Magda Teter (Fordham University), whose new history of the "blood libel" tracks its origins and spread, will join fellow historian David N. Myers (UCLA) to discuss the story of Simon of Trent as a case study in how a new medium – print – accelerated the spread of conspiracy theories.
Simon was a toddler whose dead body was found on Easter Sunday in 1475 in a canal under the home of a Jewish family in the city of Trent, then part of the Holy Roman Empire (now Italy). The town’s Jews were accused of killing Simon as part of a supposed Jewish ritual that required the blood of a Christian child, and the trial resulted in the destruction of Trent’s Jewish community and the creation of a cult with little Simon at its center.
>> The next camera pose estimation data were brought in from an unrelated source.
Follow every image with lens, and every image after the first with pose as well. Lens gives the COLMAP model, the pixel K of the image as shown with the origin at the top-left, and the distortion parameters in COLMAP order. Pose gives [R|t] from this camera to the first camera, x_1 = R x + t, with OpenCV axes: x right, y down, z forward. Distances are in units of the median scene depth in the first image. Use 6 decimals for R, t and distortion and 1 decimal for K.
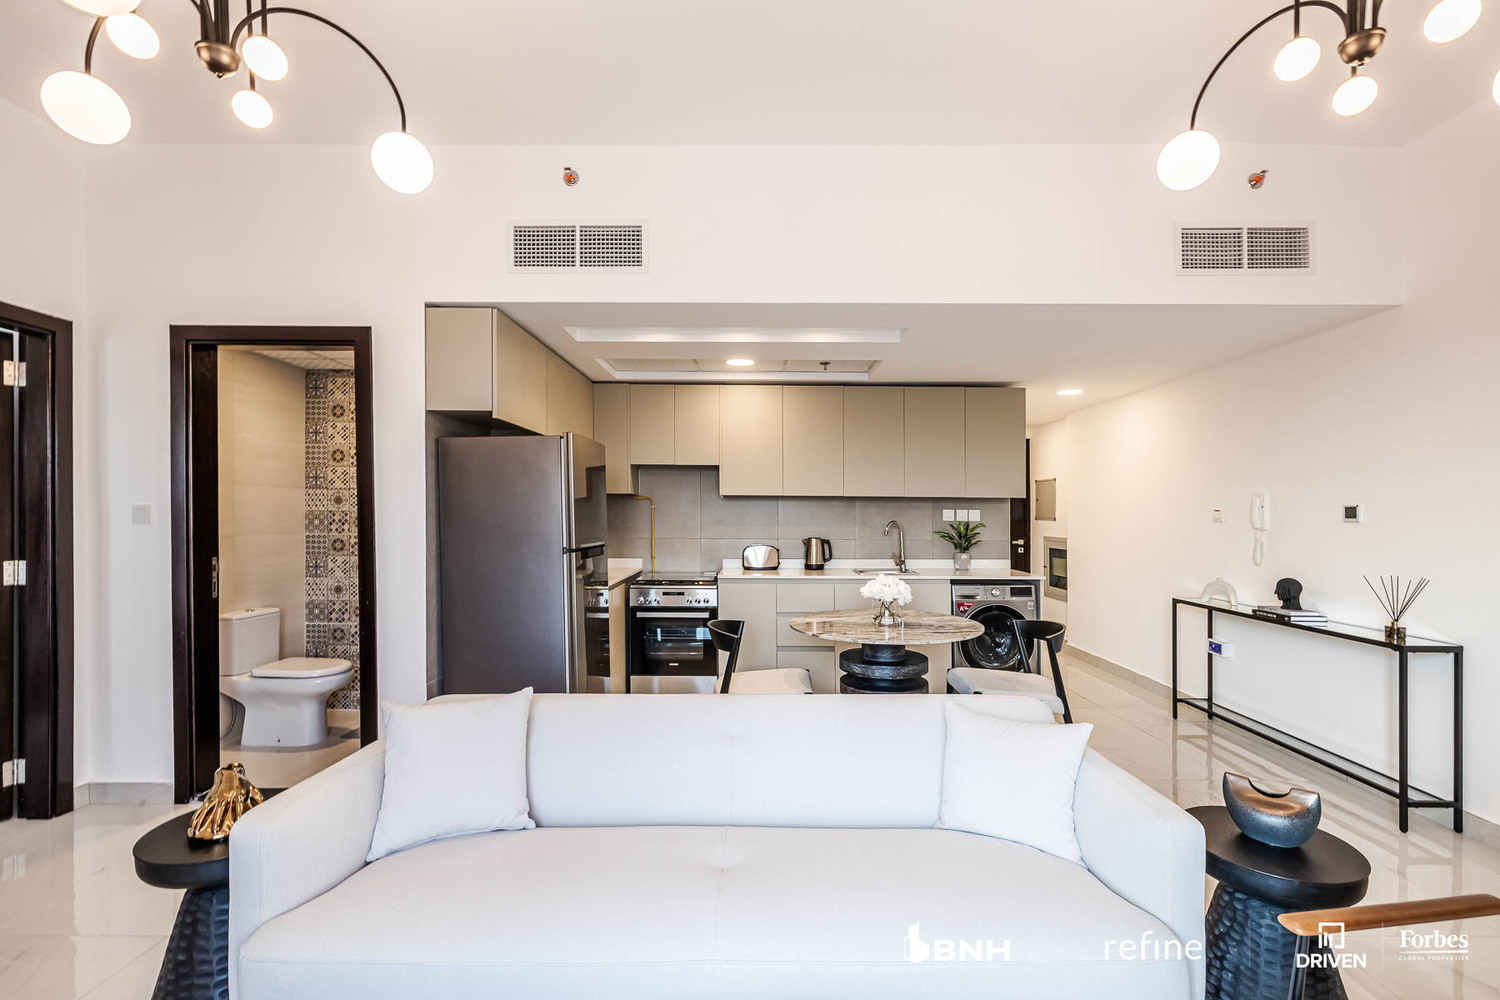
lens RADIAL K [[640.2, 0, 759.1], [0, 640.2, 509.4], [0, 0, 1]] dist [0.000804, 0.000095]
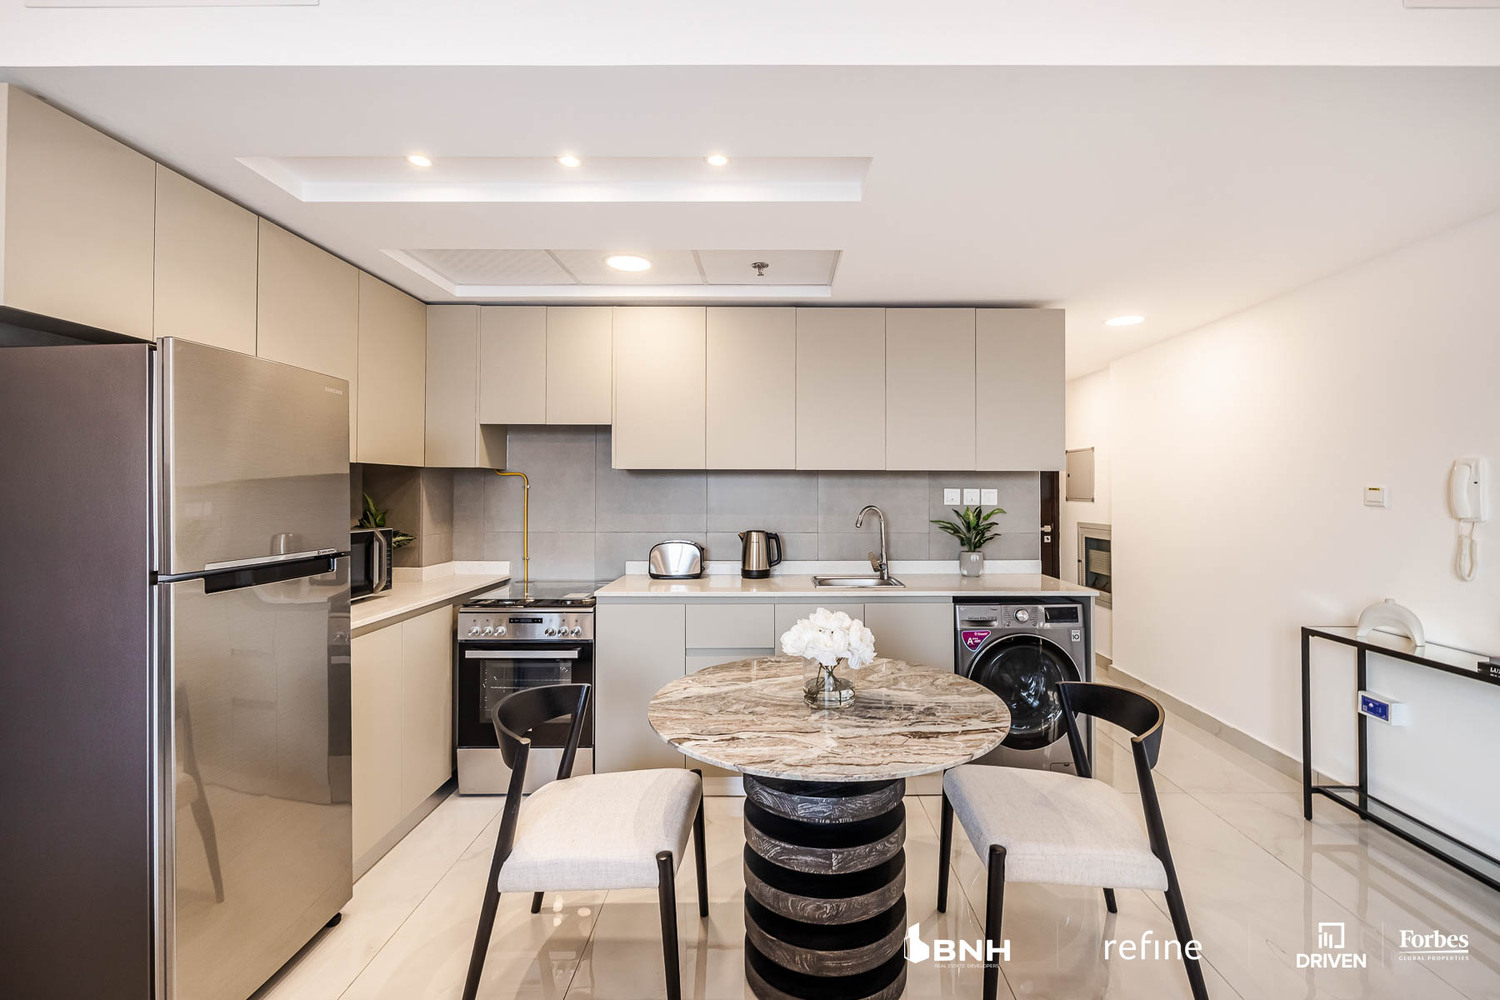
lens RADIAL K [[638.8, 0, 775.1], [0, 638.8, 488.0], [0, 0, 1]] dist [-0.001107, -0.000095]
pose [[0.999988, -0.004194, 0.002330, 0.108530], [0.004193, 0.999991, 0.000342, -0.001520], [-0.002332, -0.000332, 0.999997, 0.326102]]
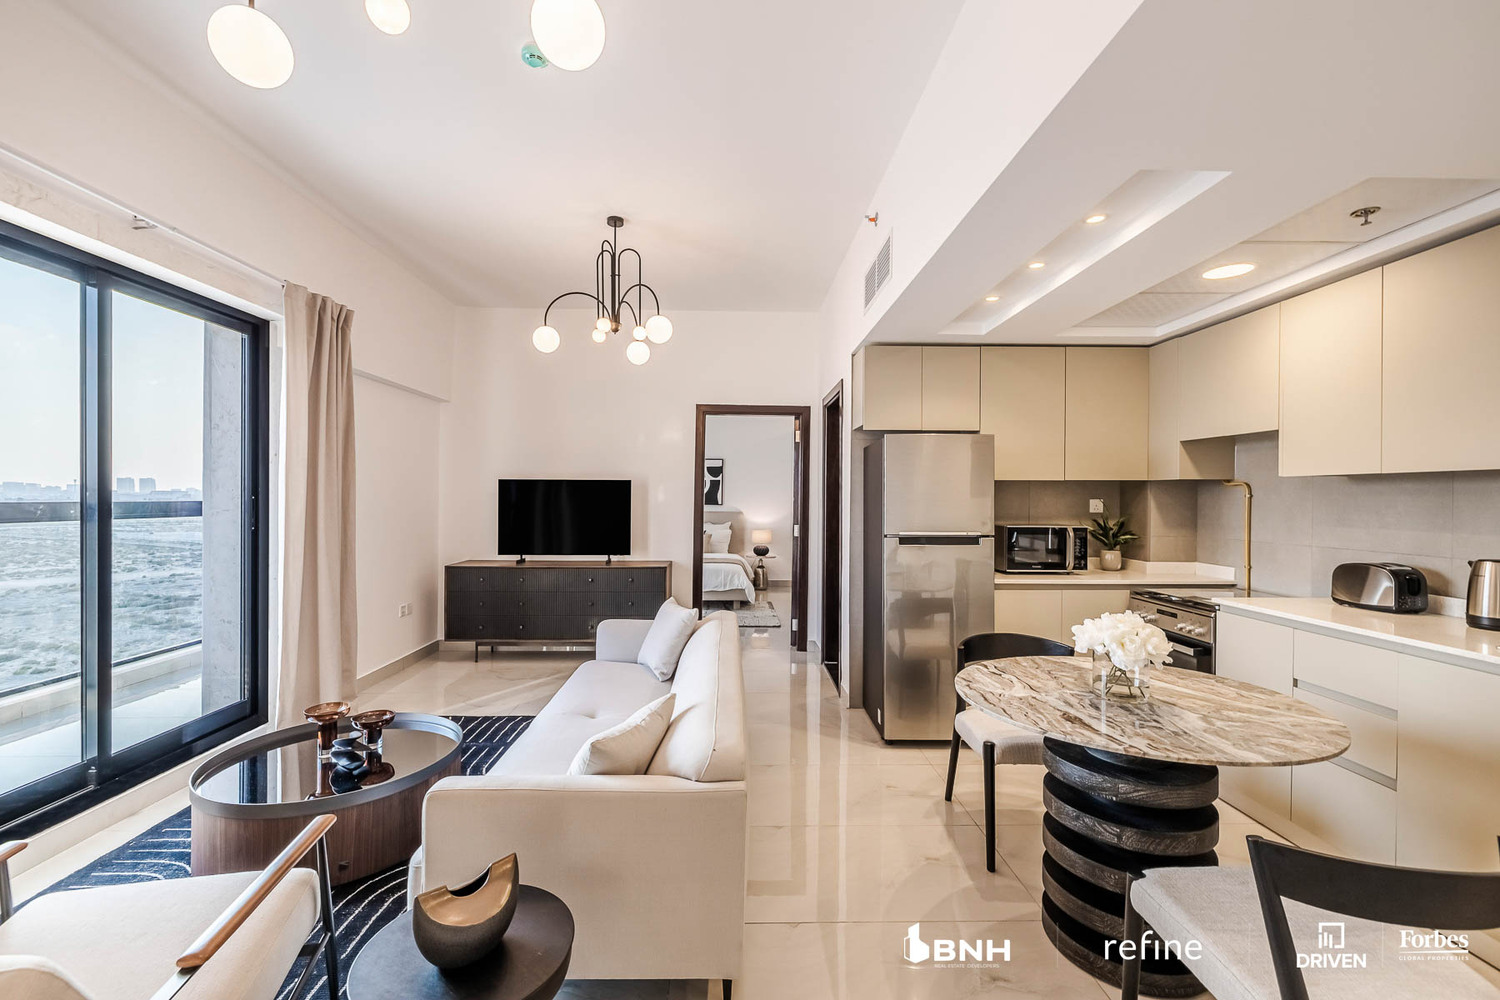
lens RADIAL K [[637.0, 0, 750.0], [0, 637.0, 500.0], [0, 0, 1]] dist [-0.000441, -0.000039]
pose [[0.027856, -0.000864, -0.999612, 0.546621], [0.003272, 0.999994, -0.000773, -0.000671], [0.999607, -0.003250, 0.027859, 0.459003]]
As historian Magda Teter notes in her essay on the incident for Leo Baeck Institute's Shared History Project, “The trial had a long-term impact on Jewish history, Catholic history and canon law, and the history of antisemitism. Its reverberations are still felt today.”
While this incident was not the first or last trial of Jews accused of killing a Christian child, it took on a life of its own because it happened soon after the advent of the printing press. This allowed for the first time a broad dissemination of stories, inspiring literary and artistic productions that became increasingly detached from reality as they spread.
This history matters more than ever today as mis- and dis-information spread in another new medium destabilize institutions and inspire violence.
Magda Teter is Shvidler Chair in Judaic Studies and Professor of History at Fordham University. Her work focuses on early modern religious and cultural history, with emphasis on Jewish-Christian relations, the politics of religion, and transmission of culture among Jews and Christians across Europe in the early modern period. She published numerous articles and books in English, Polish, Italian, and Hebrew. Magda Teter was recently appointed the 2020-2021 National Endowment for the Humanities Senior Fellow at the Center for Jewish History, and she will be working on her current research project, The Dissemination and Uses of the Jewish Past: The Role of The Present in The Production and Politics of History.
David N. Myers is the Sady and Ludwig Kahn Professor of Jewish History at UCLA, where he serves as the director of the UCLA Luskin Center for History and Policy. He is the author or editor of fifteen books in the field of Jewish history, including a forthcoming book with Nomi Stolzenberg on the Satmar Hasidic community of Kiryas Joel, New York. Myers serves as President of the New Israel Fund.